Paul writes in 2 Corinthians 5.16-17: “So from now on we regard no one from a worldly point of view. Though we once regarded Christ in this way, we do so no longer. Therefore, if anyone is in Christ, he is a new creation; the old has gone, the new has come!”
I am finishing. In summary, what I want to say is this:
- Be proud of who you are. God made you that way – and he can use the very thing that others may condemn, but actually they need
- Be accepting of all people: whoever they are – whatever your own instincts or gut reactions
With hindsight I think that it is to be regretted that Jeffrey John did not become a bishop. The furore was not about him being gay, or about his lifestyle: he had committed himself to celibacy.

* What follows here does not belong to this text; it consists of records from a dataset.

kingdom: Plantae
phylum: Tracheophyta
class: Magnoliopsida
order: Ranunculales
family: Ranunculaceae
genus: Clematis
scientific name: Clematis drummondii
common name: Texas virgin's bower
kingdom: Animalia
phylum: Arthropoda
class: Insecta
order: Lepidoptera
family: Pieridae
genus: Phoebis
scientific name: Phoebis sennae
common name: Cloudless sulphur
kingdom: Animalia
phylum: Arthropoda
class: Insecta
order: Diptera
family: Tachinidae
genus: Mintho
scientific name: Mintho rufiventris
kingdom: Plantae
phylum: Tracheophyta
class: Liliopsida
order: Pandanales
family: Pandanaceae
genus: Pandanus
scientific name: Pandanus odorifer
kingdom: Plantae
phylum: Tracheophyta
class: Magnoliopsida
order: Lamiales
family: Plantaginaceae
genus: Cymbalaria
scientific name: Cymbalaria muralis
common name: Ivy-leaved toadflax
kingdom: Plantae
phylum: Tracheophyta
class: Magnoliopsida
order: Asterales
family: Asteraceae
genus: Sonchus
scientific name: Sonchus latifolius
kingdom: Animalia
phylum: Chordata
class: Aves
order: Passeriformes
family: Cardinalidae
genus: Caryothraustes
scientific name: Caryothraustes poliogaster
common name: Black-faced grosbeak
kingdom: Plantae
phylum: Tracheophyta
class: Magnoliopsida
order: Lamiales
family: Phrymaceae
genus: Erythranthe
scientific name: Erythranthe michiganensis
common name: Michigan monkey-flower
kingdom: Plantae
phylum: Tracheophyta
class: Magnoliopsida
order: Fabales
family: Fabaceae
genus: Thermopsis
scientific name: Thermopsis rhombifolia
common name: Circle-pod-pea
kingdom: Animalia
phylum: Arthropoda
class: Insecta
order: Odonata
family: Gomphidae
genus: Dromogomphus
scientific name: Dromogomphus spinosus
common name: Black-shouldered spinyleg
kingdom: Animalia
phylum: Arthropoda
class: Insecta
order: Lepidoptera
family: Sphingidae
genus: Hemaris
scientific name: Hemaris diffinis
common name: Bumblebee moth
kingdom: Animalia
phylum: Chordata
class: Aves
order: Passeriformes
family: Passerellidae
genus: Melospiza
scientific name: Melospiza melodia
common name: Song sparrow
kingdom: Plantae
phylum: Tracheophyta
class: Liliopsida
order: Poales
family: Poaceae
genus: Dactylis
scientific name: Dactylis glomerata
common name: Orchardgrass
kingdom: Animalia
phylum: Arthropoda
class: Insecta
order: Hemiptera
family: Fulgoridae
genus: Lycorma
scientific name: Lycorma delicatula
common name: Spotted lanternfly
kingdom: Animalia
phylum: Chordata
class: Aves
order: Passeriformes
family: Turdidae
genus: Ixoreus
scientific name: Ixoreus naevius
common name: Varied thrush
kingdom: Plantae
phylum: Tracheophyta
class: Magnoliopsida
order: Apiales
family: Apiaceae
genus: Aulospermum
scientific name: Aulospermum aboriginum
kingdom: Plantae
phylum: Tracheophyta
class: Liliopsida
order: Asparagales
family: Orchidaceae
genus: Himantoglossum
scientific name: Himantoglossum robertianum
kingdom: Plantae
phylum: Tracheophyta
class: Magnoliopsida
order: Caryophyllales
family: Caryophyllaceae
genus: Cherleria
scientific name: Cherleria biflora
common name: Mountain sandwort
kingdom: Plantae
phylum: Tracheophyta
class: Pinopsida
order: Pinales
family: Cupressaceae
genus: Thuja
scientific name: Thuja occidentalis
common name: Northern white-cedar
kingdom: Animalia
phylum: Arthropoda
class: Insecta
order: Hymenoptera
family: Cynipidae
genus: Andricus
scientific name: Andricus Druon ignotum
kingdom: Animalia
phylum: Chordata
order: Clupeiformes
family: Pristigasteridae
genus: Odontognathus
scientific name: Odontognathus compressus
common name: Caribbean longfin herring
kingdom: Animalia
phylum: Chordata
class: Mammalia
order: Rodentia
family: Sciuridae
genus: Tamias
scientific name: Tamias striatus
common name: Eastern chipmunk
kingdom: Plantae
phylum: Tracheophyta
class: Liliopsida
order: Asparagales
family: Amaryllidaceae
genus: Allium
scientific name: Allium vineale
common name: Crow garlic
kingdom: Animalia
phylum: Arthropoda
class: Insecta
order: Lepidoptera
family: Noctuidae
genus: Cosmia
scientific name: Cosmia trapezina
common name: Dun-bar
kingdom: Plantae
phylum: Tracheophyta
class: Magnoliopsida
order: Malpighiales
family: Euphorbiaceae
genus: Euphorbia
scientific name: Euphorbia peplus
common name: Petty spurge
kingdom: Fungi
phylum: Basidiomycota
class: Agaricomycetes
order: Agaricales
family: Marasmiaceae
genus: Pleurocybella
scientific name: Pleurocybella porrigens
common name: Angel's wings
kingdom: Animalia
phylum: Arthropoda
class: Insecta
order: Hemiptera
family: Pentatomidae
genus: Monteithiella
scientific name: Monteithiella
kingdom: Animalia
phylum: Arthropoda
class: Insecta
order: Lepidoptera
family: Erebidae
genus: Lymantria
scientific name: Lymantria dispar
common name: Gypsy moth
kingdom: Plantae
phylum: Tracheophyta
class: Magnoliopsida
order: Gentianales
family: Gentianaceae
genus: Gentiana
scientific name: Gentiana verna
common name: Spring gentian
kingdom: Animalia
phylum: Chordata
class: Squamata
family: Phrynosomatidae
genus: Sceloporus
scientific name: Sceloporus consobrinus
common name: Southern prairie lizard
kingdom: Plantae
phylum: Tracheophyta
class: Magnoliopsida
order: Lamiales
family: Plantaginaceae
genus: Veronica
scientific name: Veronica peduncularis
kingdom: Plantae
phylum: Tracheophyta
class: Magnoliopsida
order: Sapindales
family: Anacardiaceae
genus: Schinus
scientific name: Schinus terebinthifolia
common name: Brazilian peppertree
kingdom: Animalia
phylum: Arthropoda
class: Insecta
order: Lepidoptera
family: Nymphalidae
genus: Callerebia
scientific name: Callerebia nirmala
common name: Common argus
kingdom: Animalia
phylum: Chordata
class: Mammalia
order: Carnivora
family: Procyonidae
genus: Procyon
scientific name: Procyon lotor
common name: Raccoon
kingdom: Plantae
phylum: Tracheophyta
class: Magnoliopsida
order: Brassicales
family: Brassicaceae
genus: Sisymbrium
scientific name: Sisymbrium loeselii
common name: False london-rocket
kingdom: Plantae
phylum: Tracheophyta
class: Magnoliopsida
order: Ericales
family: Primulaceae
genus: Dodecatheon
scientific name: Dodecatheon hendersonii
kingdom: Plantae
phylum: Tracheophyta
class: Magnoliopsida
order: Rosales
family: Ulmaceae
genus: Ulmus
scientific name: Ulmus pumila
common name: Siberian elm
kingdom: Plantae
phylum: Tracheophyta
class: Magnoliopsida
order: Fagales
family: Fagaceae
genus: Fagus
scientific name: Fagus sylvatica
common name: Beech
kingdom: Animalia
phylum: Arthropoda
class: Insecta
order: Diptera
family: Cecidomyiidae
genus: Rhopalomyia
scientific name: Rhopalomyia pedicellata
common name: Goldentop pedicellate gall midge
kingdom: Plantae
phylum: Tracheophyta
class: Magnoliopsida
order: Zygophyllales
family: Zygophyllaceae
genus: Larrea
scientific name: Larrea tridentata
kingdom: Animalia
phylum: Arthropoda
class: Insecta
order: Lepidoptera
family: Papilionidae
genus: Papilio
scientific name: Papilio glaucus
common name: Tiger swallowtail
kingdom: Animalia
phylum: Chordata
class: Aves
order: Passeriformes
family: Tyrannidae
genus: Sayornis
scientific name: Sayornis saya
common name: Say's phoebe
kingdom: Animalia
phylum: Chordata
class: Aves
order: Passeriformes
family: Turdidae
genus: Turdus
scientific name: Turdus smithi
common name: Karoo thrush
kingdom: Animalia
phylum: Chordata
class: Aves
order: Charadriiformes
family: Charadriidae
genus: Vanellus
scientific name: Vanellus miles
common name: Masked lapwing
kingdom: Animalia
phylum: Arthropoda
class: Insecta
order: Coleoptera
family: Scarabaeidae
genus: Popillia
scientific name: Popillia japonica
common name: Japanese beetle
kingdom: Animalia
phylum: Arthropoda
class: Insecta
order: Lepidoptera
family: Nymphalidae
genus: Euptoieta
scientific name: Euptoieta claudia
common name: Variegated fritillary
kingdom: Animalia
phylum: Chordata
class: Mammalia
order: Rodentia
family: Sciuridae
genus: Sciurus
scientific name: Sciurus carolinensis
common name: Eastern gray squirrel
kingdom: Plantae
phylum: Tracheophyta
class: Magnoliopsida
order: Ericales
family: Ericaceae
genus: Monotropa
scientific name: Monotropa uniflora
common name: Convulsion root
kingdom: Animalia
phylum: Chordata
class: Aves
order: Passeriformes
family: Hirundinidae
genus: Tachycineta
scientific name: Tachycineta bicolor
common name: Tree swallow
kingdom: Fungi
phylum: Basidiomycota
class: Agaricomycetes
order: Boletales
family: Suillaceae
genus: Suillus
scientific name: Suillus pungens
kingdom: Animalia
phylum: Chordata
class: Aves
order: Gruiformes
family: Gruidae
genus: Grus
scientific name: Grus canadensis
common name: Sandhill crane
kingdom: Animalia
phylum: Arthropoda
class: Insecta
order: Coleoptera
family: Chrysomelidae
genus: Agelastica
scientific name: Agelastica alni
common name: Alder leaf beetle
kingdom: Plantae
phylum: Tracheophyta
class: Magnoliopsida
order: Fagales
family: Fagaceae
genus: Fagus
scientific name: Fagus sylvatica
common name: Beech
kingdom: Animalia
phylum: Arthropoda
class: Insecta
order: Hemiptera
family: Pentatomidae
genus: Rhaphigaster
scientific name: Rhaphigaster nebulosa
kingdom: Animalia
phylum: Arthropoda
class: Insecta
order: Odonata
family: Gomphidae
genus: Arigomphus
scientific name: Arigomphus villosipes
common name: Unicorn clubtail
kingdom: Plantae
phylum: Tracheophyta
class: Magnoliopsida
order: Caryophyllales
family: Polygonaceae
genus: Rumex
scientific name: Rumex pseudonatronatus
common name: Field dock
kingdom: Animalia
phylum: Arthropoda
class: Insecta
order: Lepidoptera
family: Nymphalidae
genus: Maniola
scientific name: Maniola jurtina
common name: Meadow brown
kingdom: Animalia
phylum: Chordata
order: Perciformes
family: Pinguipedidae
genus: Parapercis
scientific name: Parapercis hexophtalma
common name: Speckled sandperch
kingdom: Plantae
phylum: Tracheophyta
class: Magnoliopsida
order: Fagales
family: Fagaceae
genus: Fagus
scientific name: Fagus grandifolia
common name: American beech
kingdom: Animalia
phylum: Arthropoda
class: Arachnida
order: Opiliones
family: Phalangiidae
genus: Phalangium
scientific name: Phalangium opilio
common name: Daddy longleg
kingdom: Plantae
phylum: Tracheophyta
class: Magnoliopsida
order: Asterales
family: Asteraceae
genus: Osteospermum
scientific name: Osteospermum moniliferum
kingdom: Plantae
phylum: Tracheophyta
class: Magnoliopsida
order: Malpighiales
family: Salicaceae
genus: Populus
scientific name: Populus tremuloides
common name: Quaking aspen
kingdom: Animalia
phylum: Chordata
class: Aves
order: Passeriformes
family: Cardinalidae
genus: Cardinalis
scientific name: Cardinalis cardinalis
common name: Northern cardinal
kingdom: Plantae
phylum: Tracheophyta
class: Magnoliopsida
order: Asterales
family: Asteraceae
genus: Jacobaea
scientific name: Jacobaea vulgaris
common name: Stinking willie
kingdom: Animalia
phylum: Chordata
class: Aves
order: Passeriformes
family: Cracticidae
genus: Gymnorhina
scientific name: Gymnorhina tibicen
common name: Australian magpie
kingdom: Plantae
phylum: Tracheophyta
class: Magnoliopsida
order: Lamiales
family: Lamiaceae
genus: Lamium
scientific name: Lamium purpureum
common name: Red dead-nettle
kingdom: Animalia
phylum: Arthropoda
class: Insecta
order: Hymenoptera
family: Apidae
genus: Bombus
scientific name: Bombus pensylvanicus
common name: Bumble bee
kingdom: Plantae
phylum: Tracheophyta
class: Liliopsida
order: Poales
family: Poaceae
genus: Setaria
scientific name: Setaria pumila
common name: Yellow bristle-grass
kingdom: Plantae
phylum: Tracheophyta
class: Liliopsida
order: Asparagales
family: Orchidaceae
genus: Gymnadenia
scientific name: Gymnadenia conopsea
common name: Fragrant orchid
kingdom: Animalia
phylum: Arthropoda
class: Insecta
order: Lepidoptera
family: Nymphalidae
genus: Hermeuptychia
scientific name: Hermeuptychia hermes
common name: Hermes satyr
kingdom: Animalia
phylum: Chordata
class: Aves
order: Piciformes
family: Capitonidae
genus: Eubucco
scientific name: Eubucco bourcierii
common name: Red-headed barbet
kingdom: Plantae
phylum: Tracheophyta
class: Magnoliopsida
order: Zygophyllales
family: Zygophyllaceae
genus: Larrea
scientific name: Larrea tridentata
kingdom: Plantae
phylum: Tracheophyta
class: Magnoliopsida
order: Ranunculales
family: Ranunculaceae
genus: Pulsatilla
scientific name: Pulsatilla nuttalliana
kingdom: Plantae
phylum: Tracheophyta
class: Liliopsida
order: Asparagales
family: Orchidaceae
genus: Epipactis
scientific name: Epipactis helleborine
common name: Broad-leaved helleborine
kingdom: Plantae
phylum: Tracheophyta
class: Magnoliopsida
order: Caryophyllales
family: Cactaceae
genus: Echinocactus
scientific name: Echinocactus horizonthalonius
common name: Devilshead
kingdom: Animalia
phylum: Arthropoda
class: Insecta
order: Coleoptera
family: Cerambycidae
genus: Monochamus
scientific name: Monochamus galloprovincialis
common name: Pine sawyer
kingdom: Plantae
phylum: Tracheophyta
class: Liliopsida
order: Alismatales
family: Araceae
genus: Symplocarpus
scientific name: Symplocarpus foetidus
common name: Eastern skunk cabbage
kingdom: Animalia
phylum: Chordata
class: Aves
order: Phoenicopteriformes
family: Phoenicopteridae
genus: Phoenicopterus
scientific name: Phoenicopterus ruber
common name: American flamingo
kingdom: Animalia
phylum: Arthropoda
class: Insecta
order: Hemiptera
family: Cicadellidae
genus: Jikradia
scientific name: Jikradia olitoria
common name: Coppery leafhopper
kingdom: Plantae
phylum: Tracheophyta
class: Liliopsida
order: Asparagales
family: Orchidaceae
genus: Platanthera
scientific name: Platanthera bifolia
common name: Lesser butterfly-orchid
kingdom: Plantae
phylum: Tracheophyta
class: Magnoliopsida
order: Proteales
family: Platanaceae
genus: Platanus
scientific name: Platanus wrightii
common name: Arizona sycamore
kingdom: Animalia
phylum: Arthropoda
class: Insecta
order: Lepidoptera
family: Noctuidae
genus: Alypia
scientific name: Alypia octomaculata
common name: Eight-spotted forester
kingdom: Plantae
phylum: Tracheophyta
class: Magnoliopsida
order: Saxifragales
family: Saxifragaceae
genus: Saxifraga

It was rather about what he had written and spoken in the past about homosexual practice. But to many it came across as a simple rejection of people who are homosexual. It is vital, and even more so now, for us as individuals and as a church to say to our gay and lesbian brothers and sisters: we welcome you for who you are. More than that: we need you.
We’ve been struggling to build a ramp, to make this building physically accessible for all people. I would hope that St Mary Magdalene will continue to struggle to become a church that is open to everyone who can begin to admit their need for God and for Christ. We need each other.